The i_block entry is an array of block addresses. The first EXT2_NDIR_BLOCKS (12) are direct block addresses. The data in these blocks is the content of the file. (According to ???, ??% of files in a unix environment are less than 12k, assuming a 1k block size the decision to use 12 direct blocks makes a lot of sense).

The next block EXT2_IND_BLOCK in the indirect block. This is the address of a block which contains a list of addresses of blocks which contain the data. There are block_size / sizeof(ULONG) addresses in this block.

The EXT2_DIND_BLOCK is similar, but it is a double indirect block. It contains the address of a block which has a list of indirect block addresses. Each indirect block then has another list is blocks.

The EXT2_TIND_BLOCK is similar again, but it is the triple indirect block. It contains a list of double indirect blocks etc.

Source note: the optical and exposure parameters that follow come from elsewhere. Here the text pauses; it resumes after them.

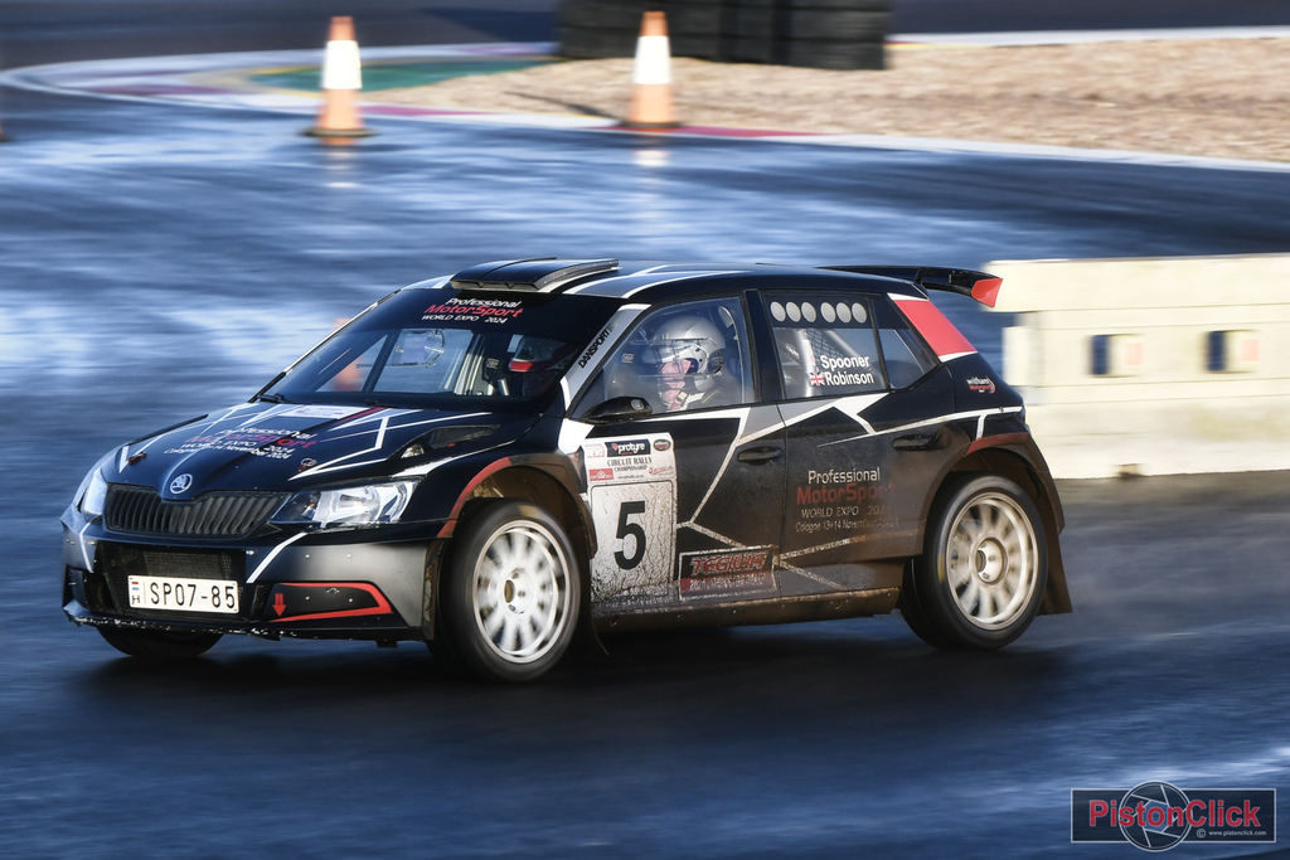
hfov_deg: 6.9
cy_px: 430
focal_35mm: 300
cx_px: 645
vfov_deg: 4.6
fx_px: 10751
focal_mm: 200
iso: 220
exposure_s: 1/250
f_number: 5.6
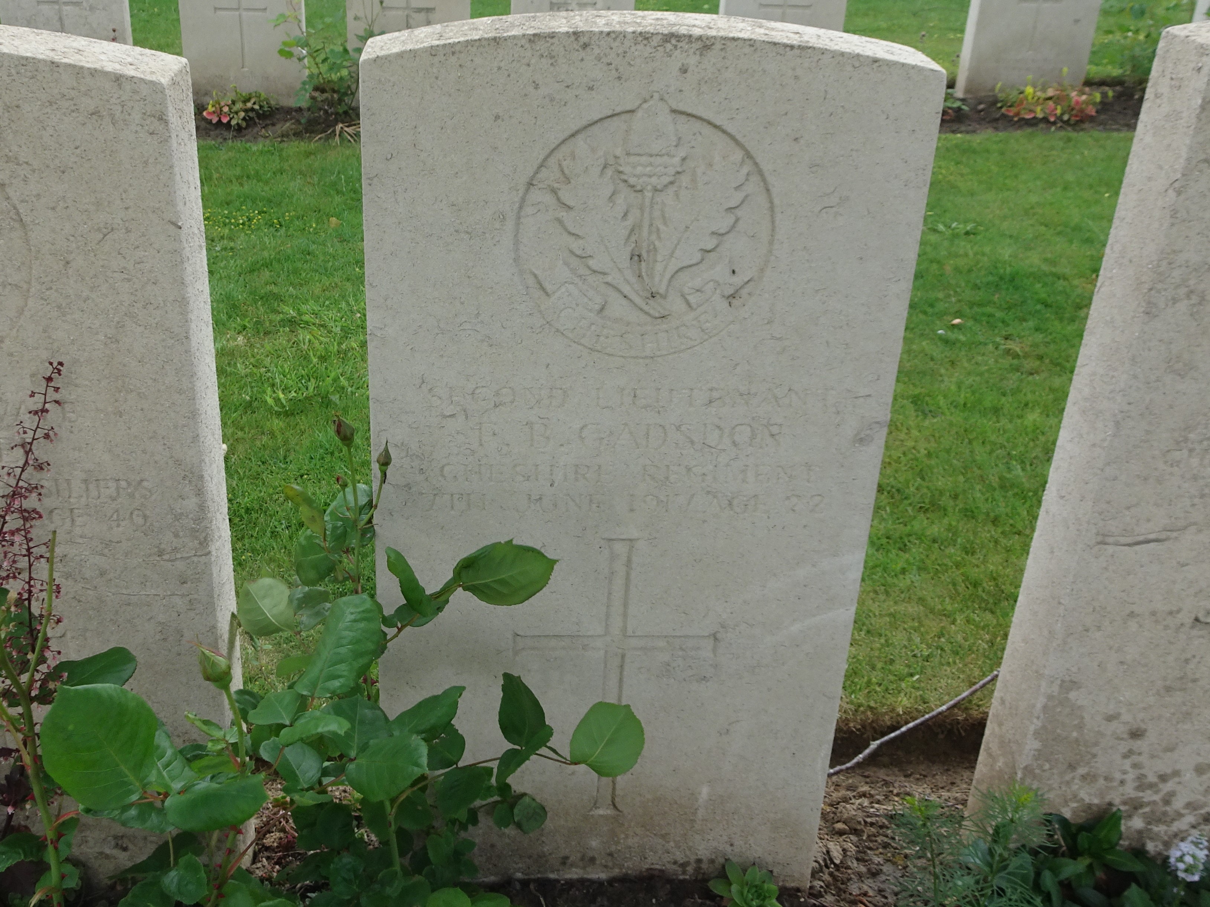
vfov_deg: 56.8
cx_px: 605
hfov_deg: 71.6
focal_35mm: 24
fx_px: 839
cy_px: 454
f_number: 3.5
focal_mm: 4.1
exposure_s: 1/160
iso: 80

Now that you know how to find and read inodes, you can start to read the files. There are a set of special inodes which are reserved for certain purposes. These include

indetifier value description
EXT2_BAD_INO 1 Bad blocks inode
EXT2_ROOT_INO 2 Root inode
EXT2_BOOT_LOADER_INO 5 Boot loader inode
EXT2_UNDEL_DIR_INO 6 Undelete directory inode
EXT2_FIRST_INO 11 First non reserved inode

The most important inode here is the root inode. This is the inode at the root of the file system. This inode is a directory, which like all directories has the following structure:

field name type description
inode ULONG address if inode
rec_len USHORT length of this record
name_len USHORT length of file name
name CHAR[0] the file name

A directory is a list of these structures. The structures can not pass over a block boundary, so the last record is extended to fill the block. And entry with an inode of 0 should be ignored.